INSTRUCTION -
From the listing below, work out the number of lines containing "Universidad" and give that number without comment.

SOURCE MATERIAL -

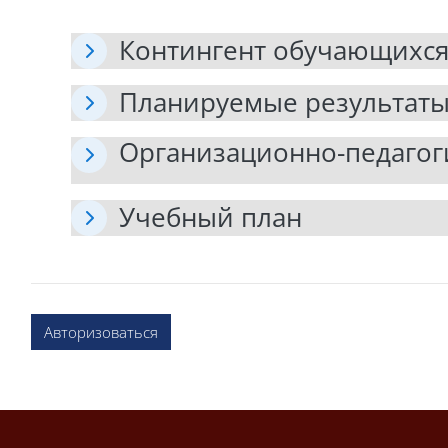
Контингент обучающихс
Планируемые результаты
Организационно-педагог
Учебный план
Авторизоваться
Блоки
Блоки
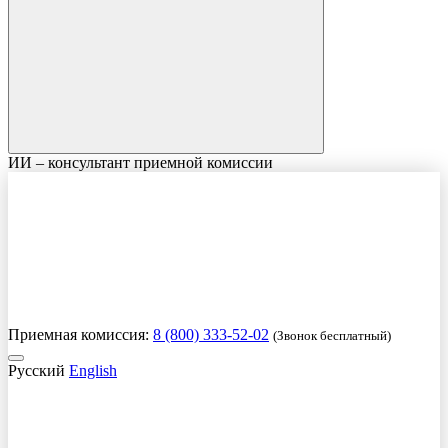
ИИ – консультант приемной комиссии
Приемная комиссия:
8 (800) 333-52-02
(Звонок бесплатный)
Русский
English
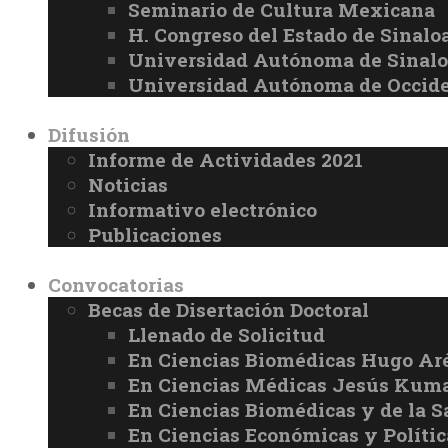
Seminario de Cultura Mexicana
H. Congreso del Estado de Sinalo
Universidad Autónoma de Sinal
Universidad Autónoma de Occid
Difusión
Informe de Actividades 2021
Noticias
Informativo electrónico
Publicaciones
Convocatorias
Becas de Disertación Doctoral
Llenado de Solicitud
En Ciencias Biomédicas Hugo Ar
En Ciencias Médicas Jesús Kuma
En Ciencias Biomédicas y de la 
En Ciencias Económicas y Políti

ANSWER SPACE -
2